Ditto with the startAdvanced.html, which provides the ability to make a quiz from a JSON description.

The Directories

  • html contains html files for a very basic user interface for debugging the Project Awesome question generating modules.
  • js contains the JavaScript files that form the core Project Awesome functionality in its current state
  • LICENSE self-explanatory
  • purl subdirectory for the purl submodule (its own repo), a separate project that provides access to URL parameters
  • README.md the file you are now reading
  • test subdirectory with HTML and js for supporting testing.
  • node.js contains scripts for testing certain question types against ground truth. For example, for questions that generate Python code and ask "what is the output", a script in this directory generate the Python, runs it, and compares the actual result printed against Project Awesome's calculated answer.
  • schema contains quiz.json, an example of a quiz built using the JSON schema format and schema.json, the description of the JSON schema.
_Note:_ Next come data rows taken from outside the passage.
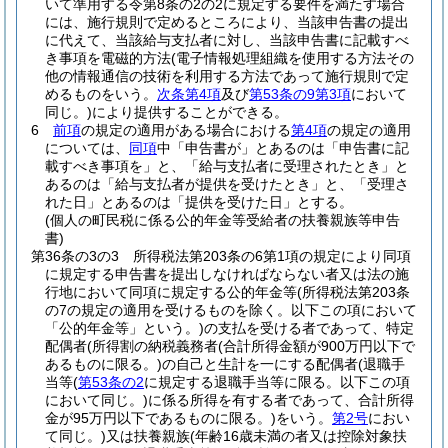
いて準用する令第8条の2の2に規定する要件を満たす場合
には、施行規則で定めるところにより、当該申告書の提出
に代えて、当該給与支払者に対し、当該申告書に記載すべ
き事項を電磁的方法
(電子情報処理組織を使用する方法その
他の情報通信の技術を利用する方法であって施行規則で定
めるものをいう。
次条第4項
及び
第53条の9第3項
において
同じ。)
により提供することができる。
6
前項
の規定の適用がある場合における
第4項
の規定の適用
については、
同項
中「申告書が」とあるのは「申告書に記
載すべき事項を」と、「給与支払者に受理されたとき」と
あるのは「給与支払者が提供を受けたとき」と、「受理さ
れた日」とあるのは「提供を受けた日」とする。
(個人の町民税に係る公的年金等受給者の扶養親族等申告
書)
第36条の3の3
所得税法第203条の6第1項の規定により同項
に規定する申告書を提出しなければならない者又は法の施
行地において同項に規定する公的年金等
(所得税法第203条
の7の規定の適用を受けるものを除く。以下この項において
「公的年金等」という。)
の支払を受ける者であって、特定
配偶者
(所得割の納税義務者
(合計所得金額が900万円以下で
あるものに限る。)
の自己と生計を一にする配偶者
(退職手
当等
(
第53条の2
に規定する退職手当等に限る。以下この項
において同じ。)
に係る所得を有する者であって、合計所得
金が95万円以下であるものに限る。)
をいう。
第2号
におい
て同じ。)
又は扶養親族
(年齢16歳未満の者又は控除対象扶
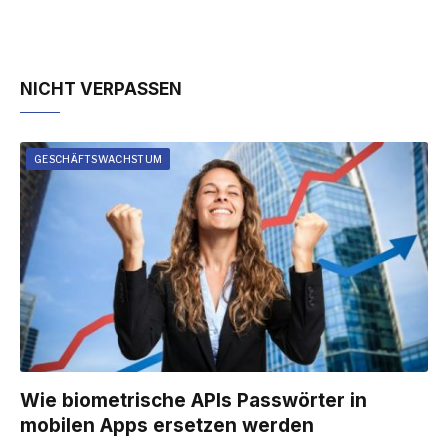
NICHT VERPASSEN
GESCHÄFTSWACHSTUM
Wie biometrische APIs Passwörter in
mobilen Apps ersetzen werden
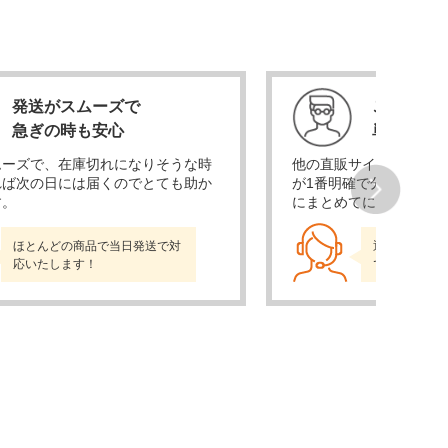
発送がスムーズで
ここが一
急ぎの時も安心
単価が安
ムーズで、在庫切れになりそうな時
他の直販サイトも比較検
れば次の日には届くのでとても助か
が1番明確で分かりやす
す。
にまとめてに頼めるので
Next
ほとんどの商品で当日発送で対
通販売上No.
応いたします！
でお届けしま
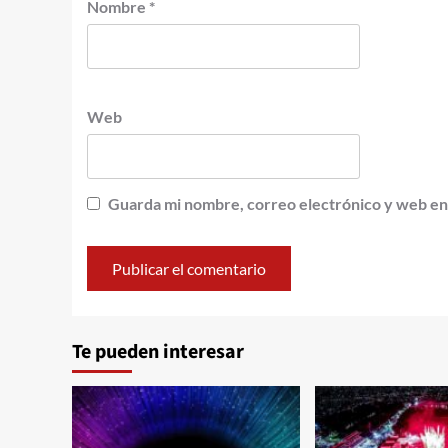
Nombre
*
Web
Guarda mi nombre, correo electrónico y web en
Te pueden interesar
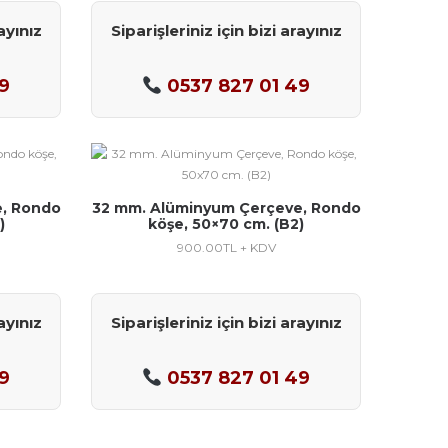
ayınız
Siparişleriniz için bizi arayınız
9
0537 827 01 49
, Rondo
32 mm. Alüminyum Çerçeve, Rondo
)
köşe, 50×70 cm. (B2)
900.00
TL + KDV
ayınız
Siparişleriniz için bizi arayınız
9
0537 827 01 49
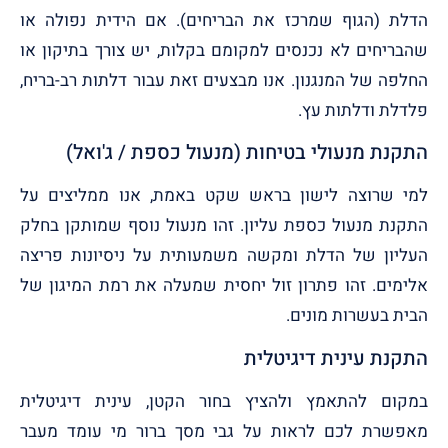
הדלת (הגוף שמרכז את הבריחים). אם הידית נפולה או
שהבריחים לא נכנסים למקומם בקלות, יש צורך בתיקון או
החלפה של המנגנון. אנו מבצעים זאת עבור דלתות רב-בריח,
פלדלת ודלתות עץ.
התקנת מנעולי בטיחות (מנעול כספת / ג'ואל)
למי שרוצה לישון בראש שקט באמת, אנו ממליצים על
התקנת מנעול כספת עליון. זהו מנעול נוסף שמותקן בחלק
העליון של הדלת ומקשה משמעותית על ניסיונות פריצה
אלימים. זהו פתרון זול יחסית שמעלה את רמת המיגון של
הבית בעשרות מונים.
התקנת עינית דיגיטלית
במקום להתאמץ ולהציץ בחור הקטן, עינית דיגיטלית
מאפשרת לכם לראות על גבי מסך ברור מי עומד מעבר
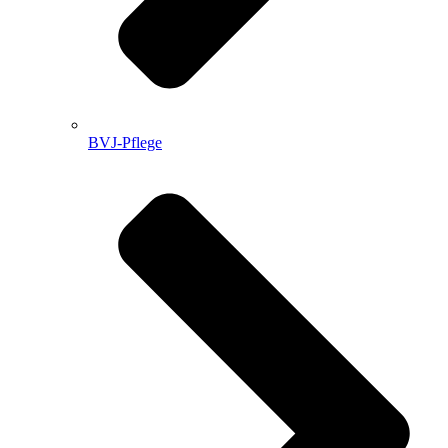
BVJ-Pflege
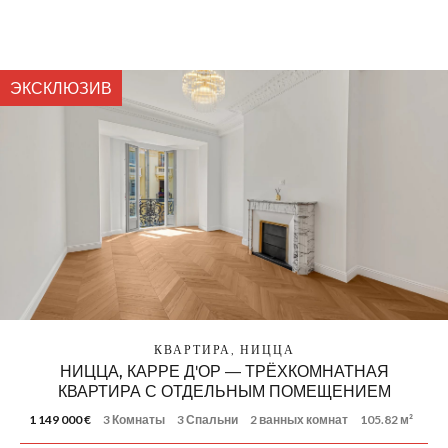
ЭКСКЛЮЗИВ
КВАРТИРА, НИЦЦА
НИЦЦА, КАРРЕ Д'ОР — ТРЁХКОМНАТНАЯ
КВАРТИРА С ОТДЕЛЬНЫМ ПОМЕЩЕНИЕМ
1 149 000 €
3 Комнаты
3 Спальни
2 ванных комнат
105.82 м²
More detail on each directory

  • html contains these html files:

  • quiz.html which is an html file that gets "called" from start.html, or startAdvanced.html with URL params to generate a quiz.

  • start.html which is a simple UI (lousy) from which a quiz can be generated

  • startAdvanced.html which is a slightly more advanced (but still lousy) UI from which a quiz can be generated

  • js contains these files and directories:

  • bits.js contains JavaScript methods for bitwise and shift operators on numbers that are larger than 32-bits.

  • interpretJSON.js contains JavaScript code to read in a QuizJSON object and return an array of question objects.

  • questions contains JavaScript files that describe different quiz question types.

  • questionTypes.js contains the locations of the available quiz question types.

  • quiz.js contains utility methods required to build a quiz.

  • random.js contains JavaScript for generating reproducable random numbers based on a given seed.

  • utils.js contains various JavaScript utility methods.